Suggestion: Similar to Uniswap, there may be other addresses set with permissions or hardcoded addresses in Arbitrum that are conditionally checked against msg.sender in certain calls. Therefore, when calling functions or including hardcoded addresses in the code, it is important to consider whether these addresses will be used in L1-to-L2 interactions. Pay attention to address aliasing when migrating L1 contracts to L2.
Lack of funds
Feature: L1-to-L2 message calls can be performed through RetryableTickets, which are commonly used for asset transfers. This process can be divided into two stages: submitting a ticket on L1 (calling the Inbox.createRetryableTicket function) and executing the redeem operation on L2.
Security issues: In L1-to-L2 message passing, there is a possibility of failure during both the submission process on L1 and the redeem process on L2, which can have negative consequences:
When calling createRetryableTicket on L1, if the funds fail to pass the checks, the transaction will be reverted, resulting in the loss of gas fees, which cannot be refunded.
In the event of an automatic redeem failure on L2, a manual redeem operation is required. This can lead to the following:
Multiple payment of submission fees: In the case of a successful automatic redeem, the submission fee is refunded. However, in the case of a manual redeem, an additional submission fee needs to be paid, resulting in multiple fee payments.
Delay in transaction execution: A failed automatic redeem followed by a manual redeem operation can cause a delay in transaction execution. This time difference can result in losses, such as those caused by price fluctuations.

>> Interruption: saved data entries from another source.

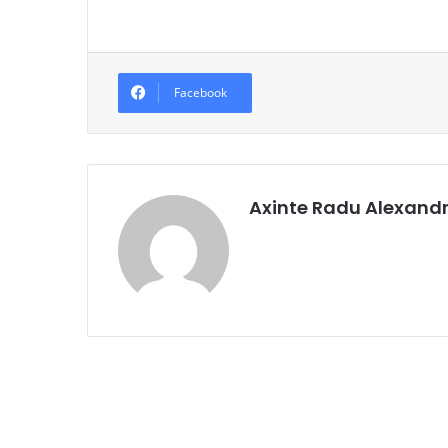
Facebook
Axinte Radu Alexand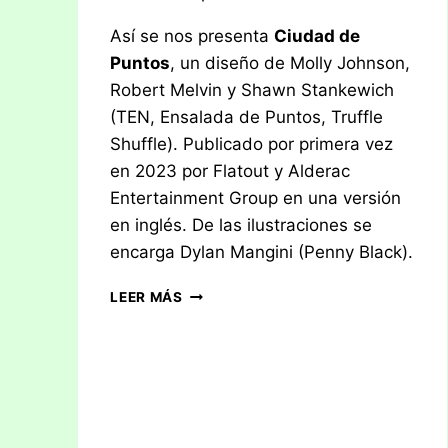
Así se nos presenta
Ciudad de
Puntos
, un diseño de Molly Johnson,
Robert Melvin y Shawn Stankewich
(TEN, Ensalada de Puntos, Truffle
Shuffle). Publicado por primera vez
en 2023 por Flatout y Alderac
Entertainment Group en una versión
en inglés. De las ilustraciones se
encarga Dylan Mangini (Penny Black).
RESEÑA:
LEER MÁS
CIUDAD
DE
PUNTOS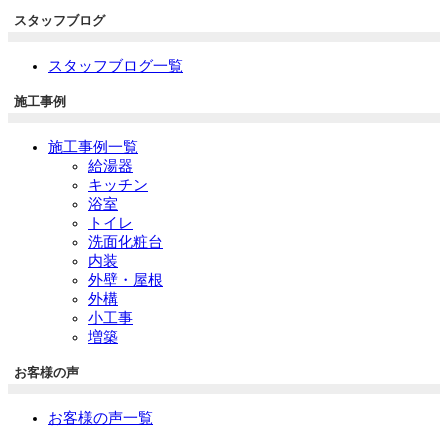
スタッフブログ
スタッフブログ一覧
施工事例
施工事例一覧
給湯器
キッチン
浴室
トイレ
洗面化粧台
内装
外壁・屋根
外構
小工事
増築
お客様の声
お客様の声一覧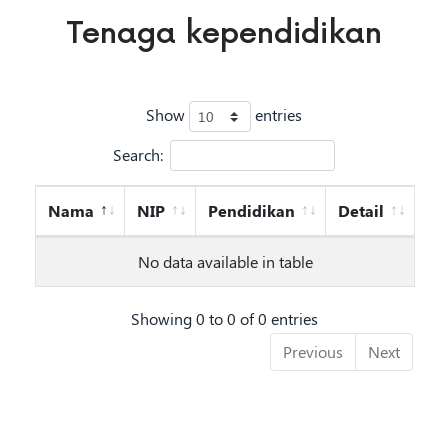
Tenaga kependidikan
Show
entries
Search:
Nama
NIP
Pendidikan
Detail
No data available in table
Showing 0 to 0 of 0 entries
Previous
Next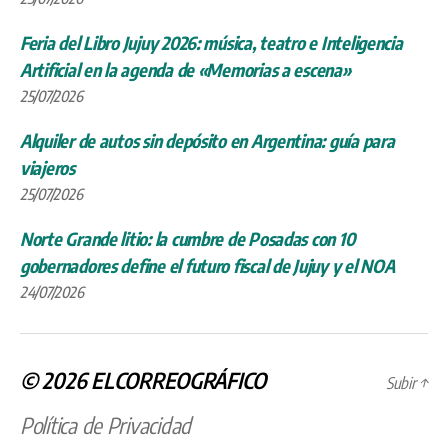
Feria del Libro Jujuy 2026: música, teatro e Inteligencia
Artificial en la agenda de «Memorias a escena»
25/07/2026
Alquiler de autos sin depósito en Argentina: guía para
viajeros
25/07/2026
Norte Grande litio: la cumbre de Posadas con 10
gobernadores define el futuro fiscal de Jujuy y el NOA
24/07/2026
© 2026
ELCORREOGRÁFICO
Subir
↑
Política de Privacidad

Payment of L2 gas fee: Performing a manual redeem operation also requires payment of the L2 gas fee to ensure the transaction is executed properly on L2.

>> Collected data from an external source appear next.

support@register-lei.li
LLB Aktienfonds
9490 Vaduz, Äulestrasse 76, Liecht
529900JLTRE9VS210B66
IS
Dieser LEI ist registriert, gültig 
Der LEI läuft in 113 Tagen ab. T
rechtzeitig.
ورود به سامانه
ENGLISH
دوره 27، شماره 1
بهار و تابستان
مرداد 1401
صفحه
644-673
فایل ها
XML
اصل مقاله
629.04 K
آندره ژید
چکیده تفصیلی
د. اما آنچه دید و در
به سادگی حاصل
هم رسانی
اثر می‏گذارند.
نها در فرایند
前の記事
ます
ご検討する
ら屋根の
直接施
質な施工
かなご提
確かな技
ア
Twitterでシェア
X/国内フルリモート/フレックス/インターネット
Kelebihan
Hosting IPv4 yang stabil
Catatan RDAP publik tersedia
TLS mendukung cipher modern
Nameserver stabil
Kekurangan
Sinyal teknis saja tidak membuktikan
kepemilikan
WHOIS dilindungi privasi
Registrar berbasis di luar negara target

If a RetryableTicket fails to automatically redeem, it is stored in cache for seven days, waiting for manual redemption. If the ticket is not successfully redeemed or the fees are not paid to extend the storage period, the included message and value (excluding the callvalue being held in custody) may be lost and cannot be recovered.
Suggestion: We recommend that developers and users, when interacting with L1-to-L2 messages, calculate the required SubmissionCost and gas fee in advance. This can help avoid unnecessary delays and wasted fees. By calculating these costs ahead of time, you can ensure smooth transaction execution and better resource and budget planning.
According to the official Arbitrum documentation, when submitting a transaction on L1, the createRetryableTicket function requires the sender to provide a reasonable amount of funds, at least enough to submit and attempt to execute the ticket. However, this does not guarantee automatic redemption on L2. To ensure successful automatic redemption, you can use the estimateAll() function from the Arbitrum SDK to estimate the required fees. It is important to note that the fee estimates provided by estimateAll() can vary based on network load and other factors. Therefore, it is advisable to double-check the estimated fees before actually executing the automatic redeem and ensure that there are sufficient funds to cover these fees.
Additionally, in the event of a failed automatic redeem, if the default one-cycle limit passes without successful redemption, the ticket will expire and be automatically discarded. However, you can renew the ticket by calling the keepalive method and paying the associated fees. As long as you keep renewing before expiration, the ticket can persist, which is crucial for long-term business processes or ongoing interactions. However, it is important to note that renewing a ticket incurs additional costs. Developers or users need to balance the costs and requirements in the renewal process to ensure that the frequency and timing of renewals are reasonable.